Task objective: Search the entries below for the word "tumor" and copy each line that has it.

--- Supplied material ---

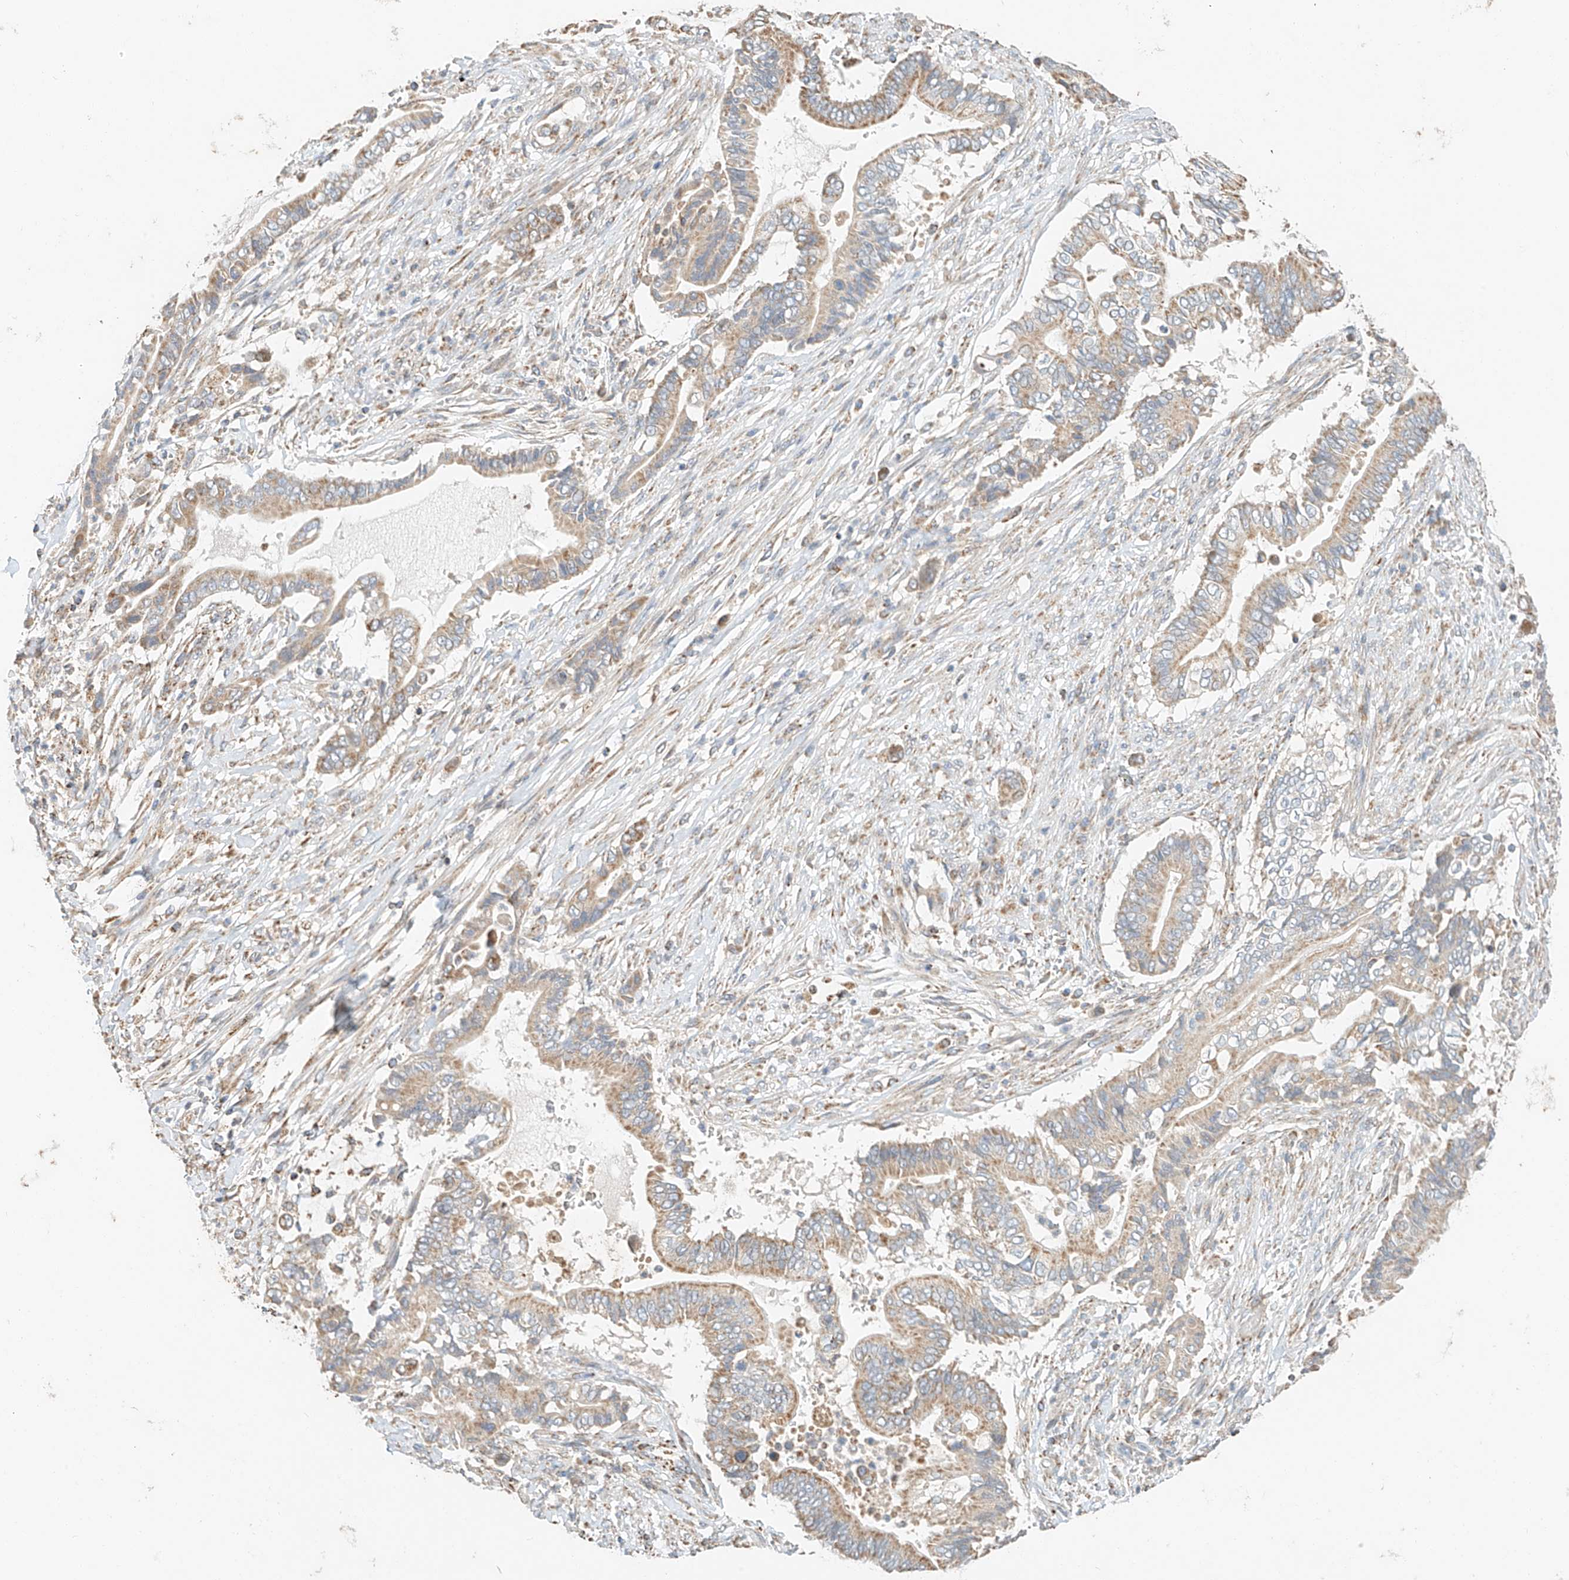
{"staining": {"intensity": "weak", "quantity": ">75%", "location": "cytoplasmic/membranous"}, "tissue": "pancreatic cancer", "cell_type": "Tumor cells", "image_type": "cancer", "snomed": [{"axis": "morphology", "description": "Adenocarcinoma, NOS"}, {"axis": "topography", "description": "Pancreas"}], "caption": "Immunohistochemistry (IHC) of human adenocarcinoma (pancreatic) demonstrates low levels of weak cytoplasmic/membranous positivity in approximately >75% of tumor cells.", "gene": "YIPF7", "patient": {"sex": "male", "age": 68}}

---
--- Supplied material ---

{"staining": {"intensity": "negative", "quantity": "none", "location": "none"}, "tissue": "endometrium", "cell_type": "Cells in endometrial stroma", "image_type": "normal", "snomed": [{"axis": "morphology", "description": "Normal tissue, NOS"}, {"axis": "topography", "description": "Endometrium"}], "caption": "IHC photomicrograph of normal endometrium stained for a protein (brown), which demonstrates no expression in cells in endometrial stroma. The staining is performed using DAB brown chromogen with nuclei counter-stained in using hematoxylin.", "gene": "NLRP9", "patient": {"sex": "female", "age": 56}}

---
--- Supplied material ---

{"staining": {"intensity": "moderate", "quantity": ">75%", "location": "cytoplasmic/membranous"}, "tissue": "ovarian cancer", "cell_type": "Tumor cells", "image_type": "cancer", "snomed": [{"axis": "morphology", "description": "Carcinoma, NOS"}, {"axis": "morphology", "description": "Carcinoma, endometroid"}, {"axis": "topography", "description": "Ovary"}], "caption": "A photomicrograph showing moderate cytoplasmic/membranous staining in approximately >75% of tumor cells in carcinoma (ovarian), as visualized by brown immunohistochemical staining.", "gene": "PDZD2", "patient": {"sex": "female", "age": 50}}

---

Reply:
{"staining": {"intensity": "weak", "quantity": ">75%", "location": "cytoplasmic/membranous"}, "tissue": "pancreatic cancer", "cell_type": "Tumor cells", "image_type": "cancer", "snomed": [{"axis": "morphology", "description": "Adenocarcinoma, NOS"}, {"axis": "topography", "description": "Pancreas"}], "caption": "Immunohistochemistry (IHC) of human adenocarcinoma (pancreatic) demonstrates low levels of weak cytoplasmic/membranous positivity in approximately >75% of tumor cells.", "gene": "YIPF7", "patient": {"sex": "male", "age": 68}}
{"staining": {"intensity": "moderate", "quantity": ">75%", "location": "cytoplasmic/membranous"}, "tissue": "ovarian cancer", "cell_type": "Tumor cells", "image_type": "cancer", "snomed": [{"axis": "morphology", "description": "Carcinoma, NOS"}, {"axis": "morphology", "description": "Carcinoma, endometroid"}, {"axis": "topography", "description": "Ovary"}], "caption": "A photomicrograph showing moderate cytoplasmic/membranous staining in approximately >75% of tumor cells in carcinoma (ovarian), as visualized by brown immunohistochemical staining.", "gene": "PDZD2", "patient": {"sex": "female", "age": 50}}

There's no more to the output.